In more than two decades as a sports entrepreneur, Jeff Hunt has shown a wealth of ambition and a talent for resuscitating moribund sports franchises.
Now, he’s about to put that passion and marketing acumen to the ultimate test.
After playing a vital role in the revival of junior hockey and CFL football in Ottawa, the 56-year-old Newfoundland native is tackling what might be his biggest challenge yet: turning the nation’s capital into a pro soccer town.
Hunt said this week he’s selling his interest in the Ottawa Sports and Entertainment Group – which owns the CFL’s Redblacks and Ontario Hockey League’s 67’s – to partners Roger Greenberg, John Ruddy, Bill Shenkman and John Pugh so he can focus on his new role as president and minority owner of Ottawa Atletico, a Canadian Soccer League expansion franchise that’s set to debut in 2021.
In 23 years as a sports owner in Ottawa, Hunt was front and centre when the 67’s captured a Memorial Cup title in 1999 and earned a Grey Cup ring as part of the Redblacks’ ownership group in 2016. Along the way, the man who made his name in business with a carpet-cleaning enterprise became known as something of a marketing guru, boosting junior hockey’s profile and giving the Redblacks a cool factor the CFL hadn’t enjoyed in Ottawa for at least a generation.
But now, he says, it’s time to move on.
“It’s always great if you can leave on a high note,” Hunt told OBJ on Thursday.
“I just spoke to Henry Burris this morning, and I told him he was a bit of an inspiration to me,” he added, referring to the former all-star quarterback who retired on the top of his profession after leading the Redblacks to a Grey Cup championship four years ago.
“Usually in sports, you’re told when to leave – you don’t get the option. So when you can choose your timing and the way you want to go and when, that is a privilege. So I took advantage of that.”

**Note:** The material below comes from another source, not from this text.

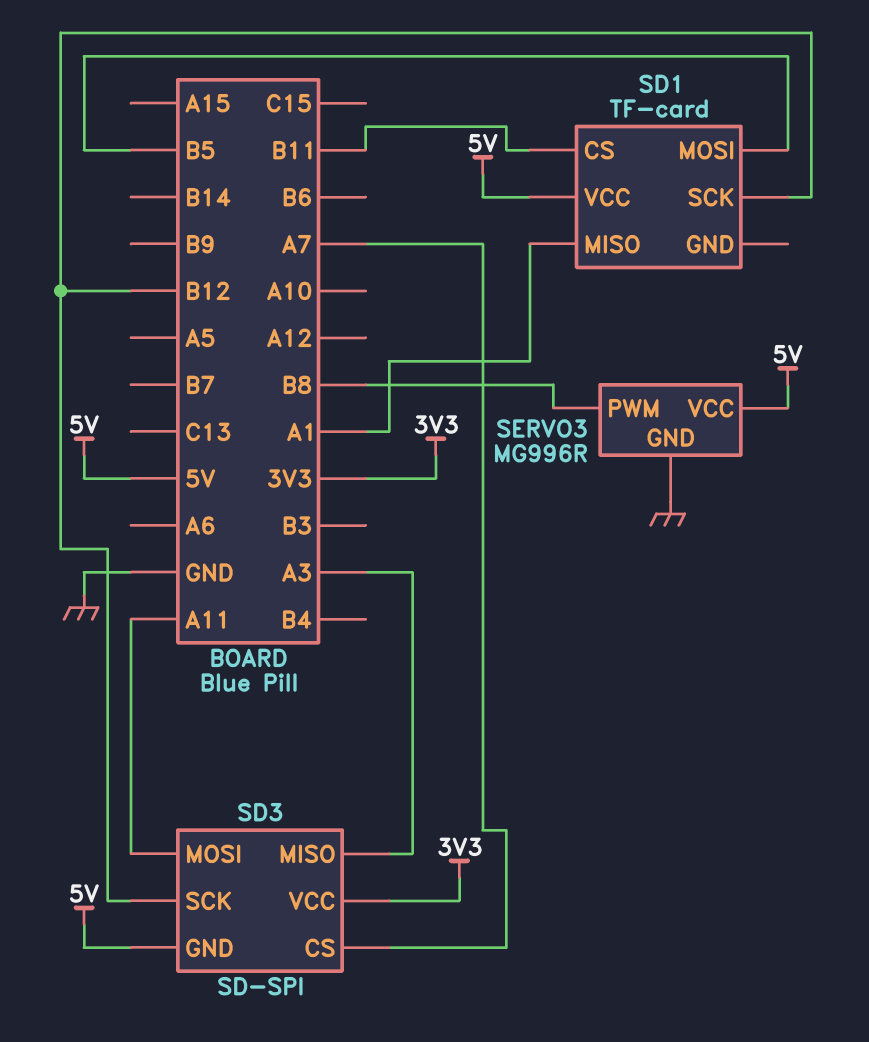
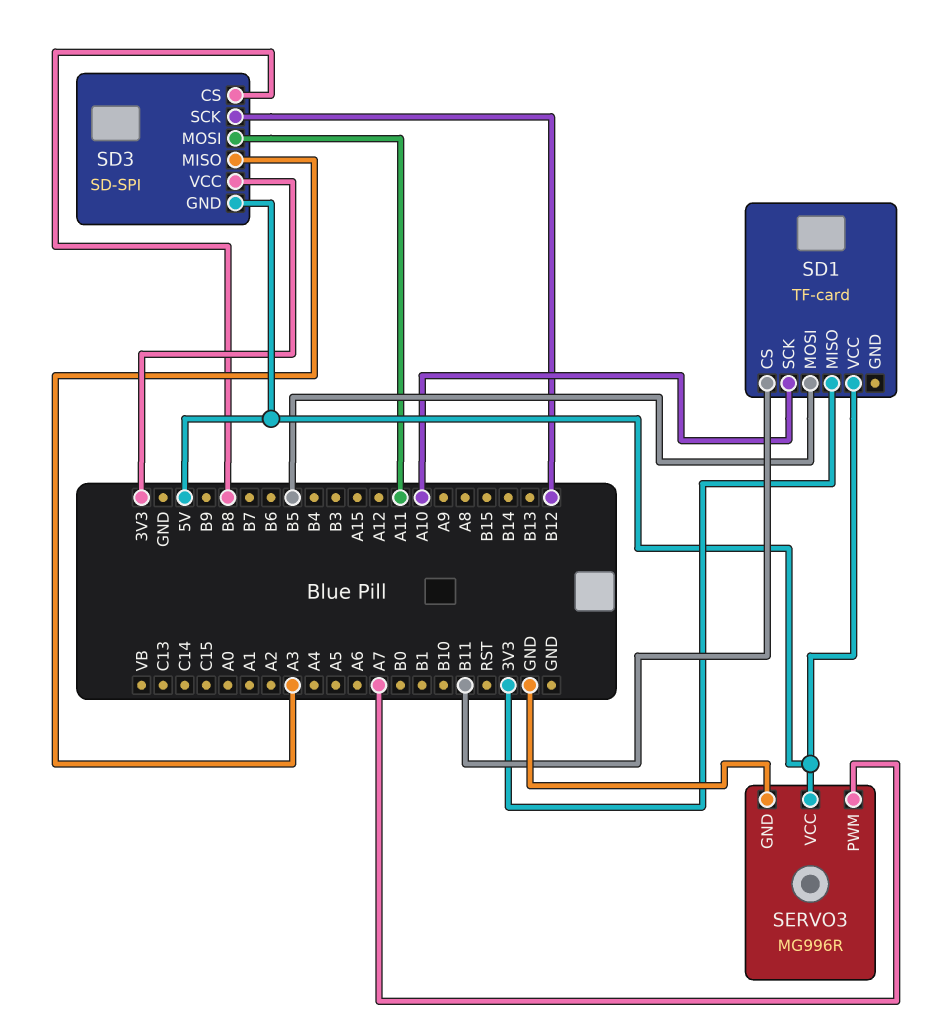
SD1 pin MISO: A1 -> 3V3
SD1 pin SCK: B12 -> A10
SD3 pin CS: A7 -> B8
SERVO3 pin PWM: B8 -> A7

Hunt said the decision to step away from OSEG had been on his mind “for some time,” adding the coronavirus pandemic had nothing to do with the move. He said he simply felt he had accomplished everything he could in hockey and football, and he’s ready to embrace his new role as pro soccer’s chief salesman in Ottawa.
If Thursday’s interview was any indication, he’s already in mid-season form.
“To achieve the kind of results I would like to see, it’s going to take an enormous amount of effort to get to that point,” he said. “Soccer is still new to Canada really as a professional sport. It’s the No. 1 sport in the world – nobody denies that – and I think it’s only time before it will get to rival the No. 1 sports in Canada.
“I can imagine a day where you would see a virtually full stadium at TD Place for an Athletico game. I think the potential exists for that to happen. As I said when we launched, if we don’t achieve that, I’ll die trying.”
The new Ottawa franchise’s majority owner, Atletico Madrid, is a powerhouse in Spain’s top soccer league and one of the world’s most valuable sports brands. Hunt said he’s hoping the partnership will help accelerate the game’s growth in a city where hockey is still king.
“Ottawa doesn’t have an iconic soccer brand in its history, so why not transport one from Europe which people recognize?” he said. “Hopefully what we’re going to deliver is a product as close to replicating what I have seen in Europe here. We just have to get in that mindset.”
Hunt said he fervently believes that once fans get a taste of the atmosphere in a stadium packed to the rafters with rabid soccer fans, the experience will practically sell itself.
“It’s a bit of a self-fulfilling prophecy in that if you can get that many people, the ambience would be so amazing that it would continue to (draw) that many people because it would be such a spectacle,” he said. “That’s the dream.”
Creating that experience is the key to turning pro soccer into a viable business, he added.
The city’s most recent franchise, the OSEG-backed Fury, never caught on the way the ownership team hoped it would after a promising start. The team, which dissolved in late 2019 after six years in existence, attracted an average of about 4,500 fans to 24,000-seat TD Place in its last couple of seasons.
Hunt said he’s confident that once soccer has proven it can capture the attention of ticket-buyers, sponsors will inevitably follow.
“Everything in sports revolves around bums in seats – everything,” he said. “If you fill the building, you’ll sell your sponsorships. Sponsors want eyeballs, and they want to be a part of something that the community embraces. That’s why the Redblacks have done so well with the corporate community, because it’s the place to be.”
Atletico Ottawa was originally slated to debut this spring, but the COVID-19 crisis derailed those plans. Hunt said he’s planning to make the most of the forced hiatus.
“It’s unfortunate we’re going to have to wait a year to fully execute (the business plan), but hopefully we’ll take advantage of this additional time we have to really get it right,” he said.
“People are going to have this pent-up energy and demand to go to mass gatherings. There might be a slow progression, but there’s no doubt that we will return to normal. The future is very exciting.”